[FR] Alternative parametrisations for numerical stability (e.g. for NegativeBinomial distribution)

tillahoffmann commented 3 years ago

Some of the distributions provide multiple different parametrisation options. For example, the MultivariateNormal distribution can be parametrised in terms of covariance, precision, or Cholesky decomposition of the covariance matrix. However, irrespective of the parametrisation used, the distribution is ultimately parametrised using the Cholesky decomposition.

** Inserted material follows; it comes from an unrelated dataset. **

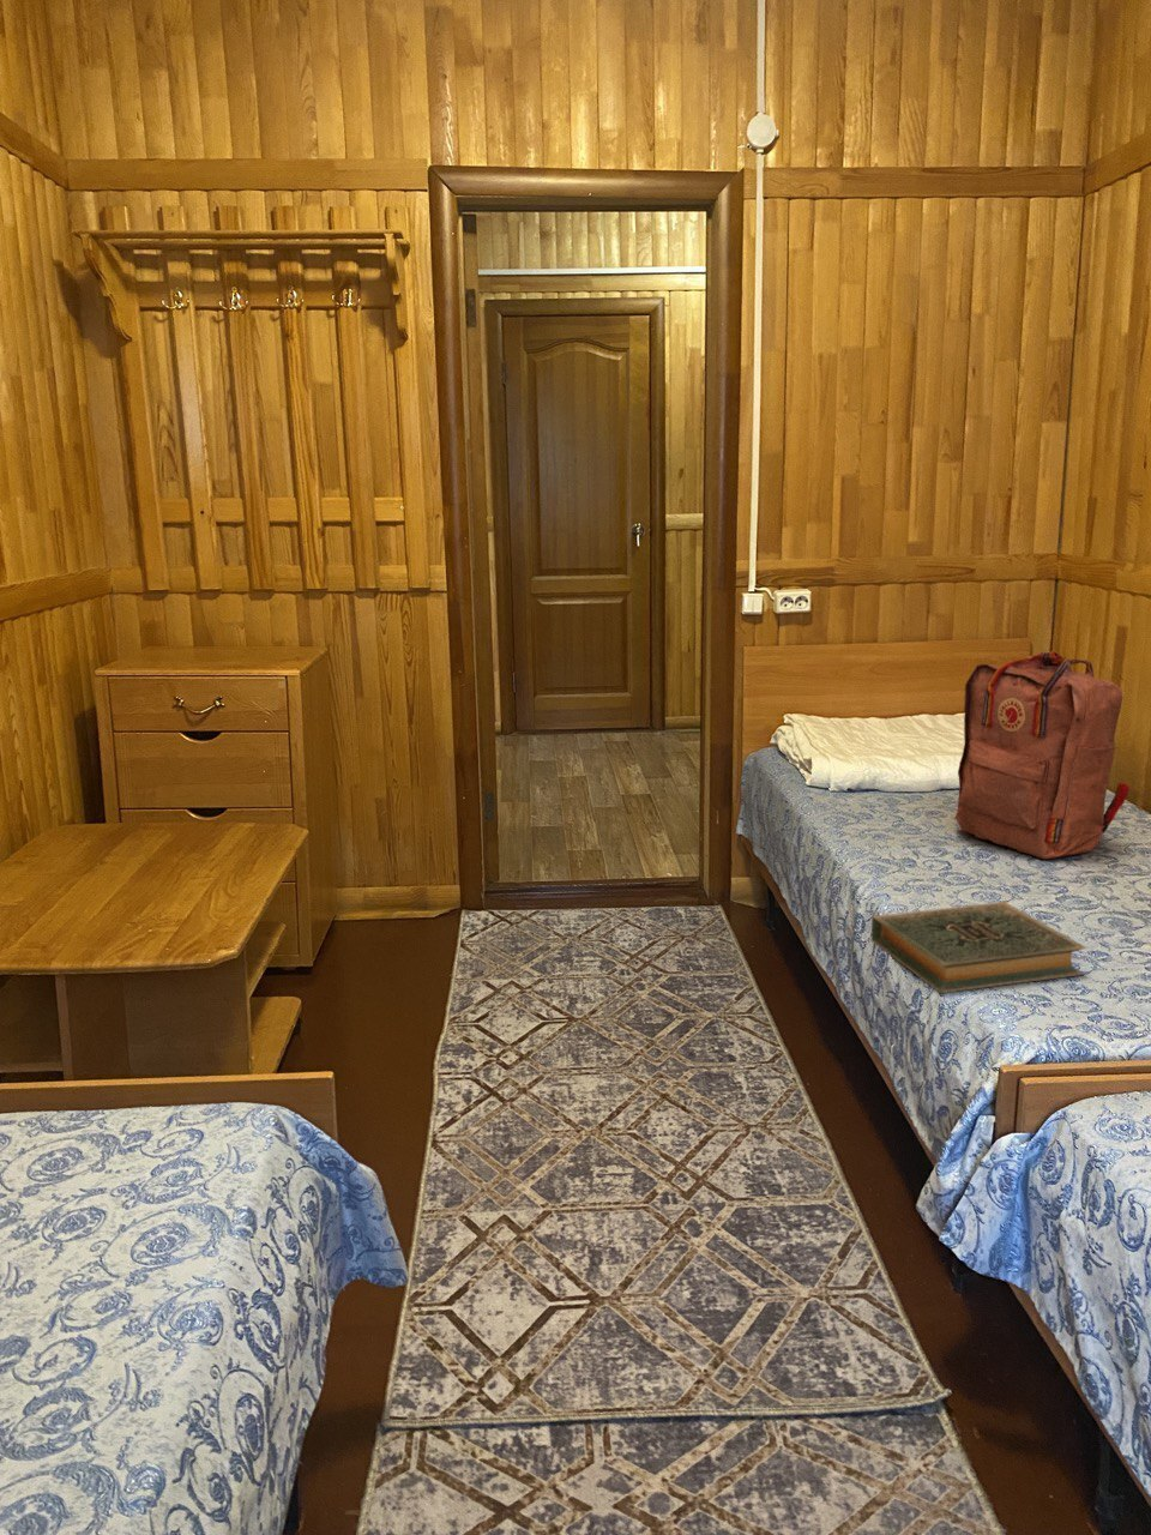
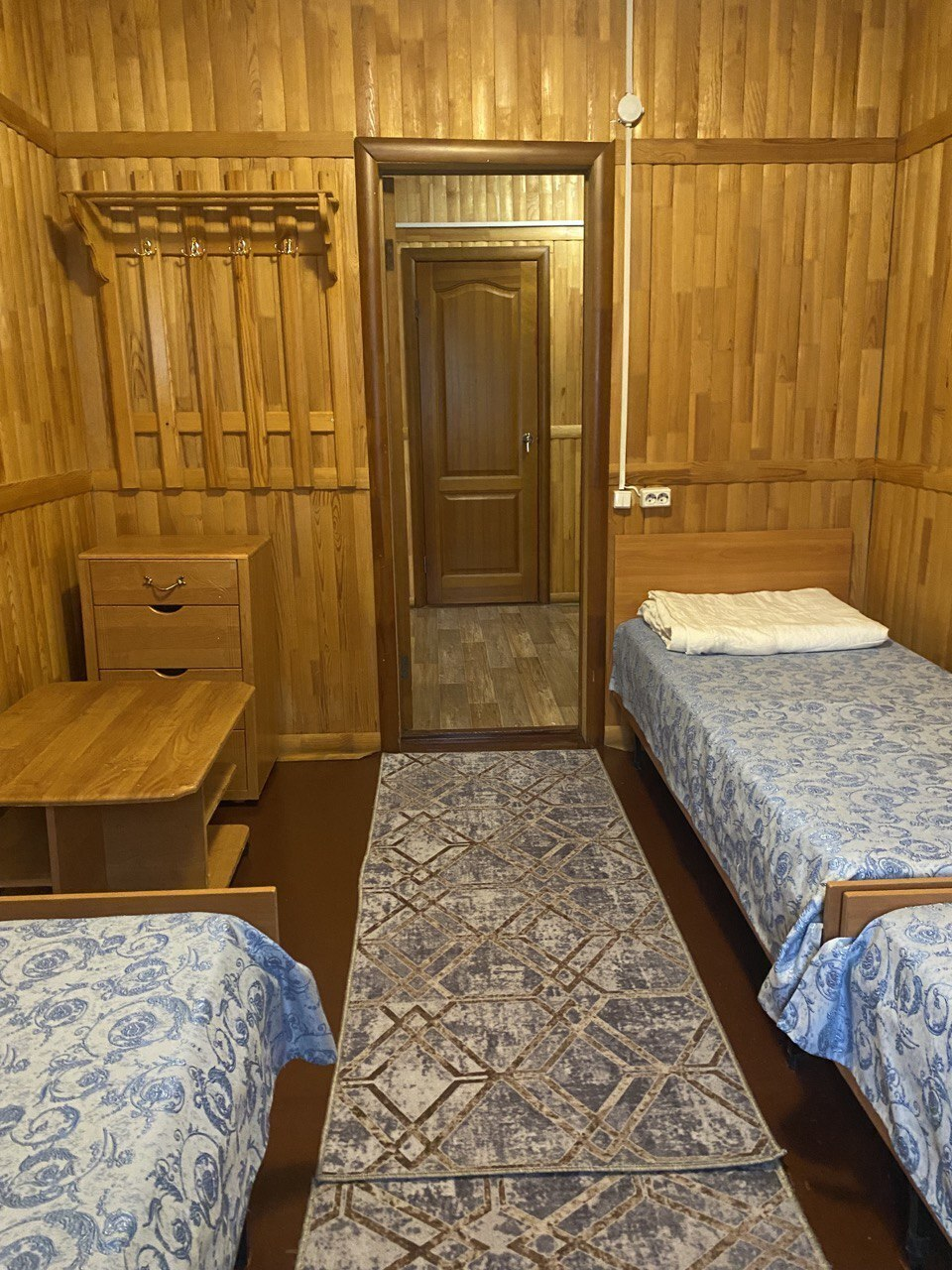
- backpack [954,650,1130,859]
- hardback book [869,900,1088,995]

This approach works well in principle but can suffer from numerical issues. For example, consider the NegativeBinomial distribution with concentration a and rate b. In the limit a / b ** 2 -> 0, the NegativeBinomial distribution should reduce to the Poisson distribution with rate a / b. Of course, this limit is problematic in practice because of the limits of floating point arithmetic. Stan has implemented multiple different parametrisations for the negative-binomial distribution (see here for details).

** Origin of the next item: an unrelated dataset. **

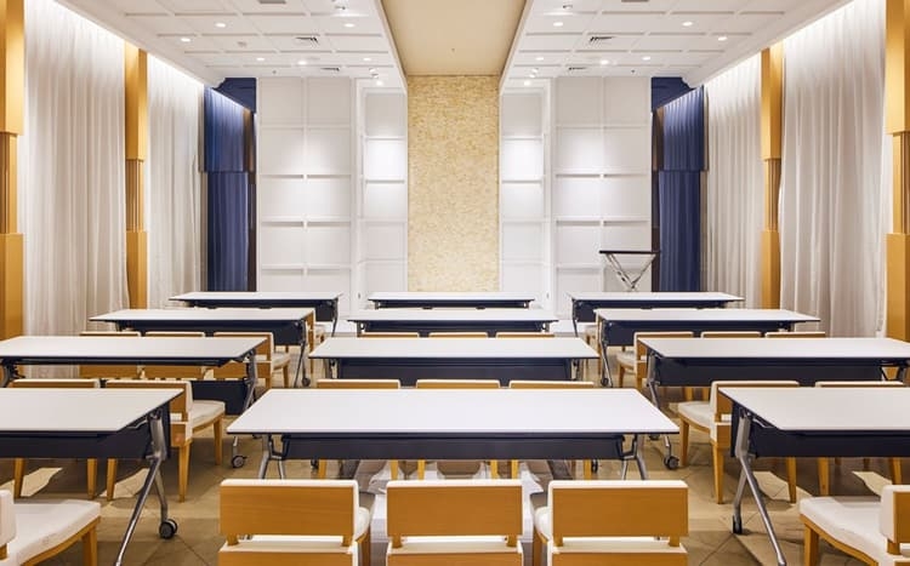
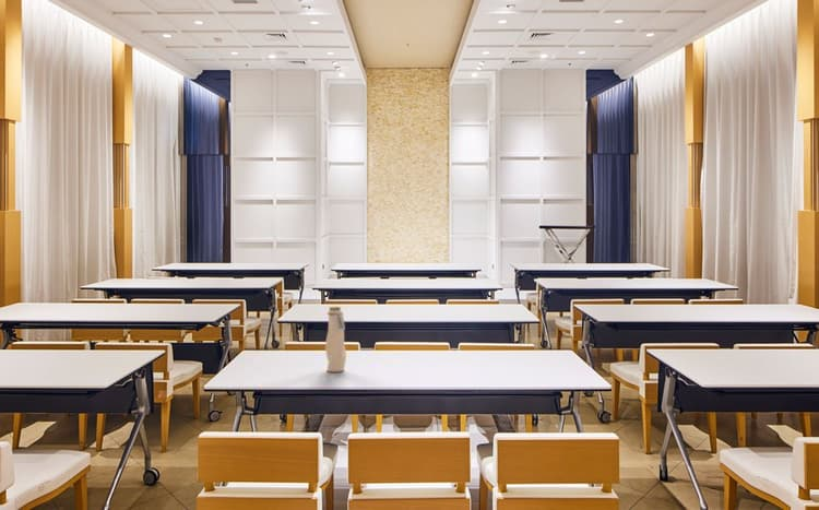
+ water bottle [324,305,347,373]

Is there interest in implementing different versions of distributions that could benefit from alternative parametrisations? If yes, should they reuse the interface already used by the MultivariateNormal distribution? Using a similar approach to Stan's neg_binom_2 is also an option but seems clunky.

Note: this may be a discussion for torch rather than pyro to get alignment on interface (if this is at all desirable).

fritzo commented 3 years ago

👍 Hi @tillahoffmann, I think it's a great idea for Pyro and NumPyro to offer multiple parameterizations of distributions for purposes of numerical stability and interpretability. As you note we already do this for e.g. Categorical (probs vs logits) and MultivariateNormal (covariance_matrix vs scale_tril vs precision_matrix). We also provide an an alternative for NegativeBinomial, but it is called GammaPoisson.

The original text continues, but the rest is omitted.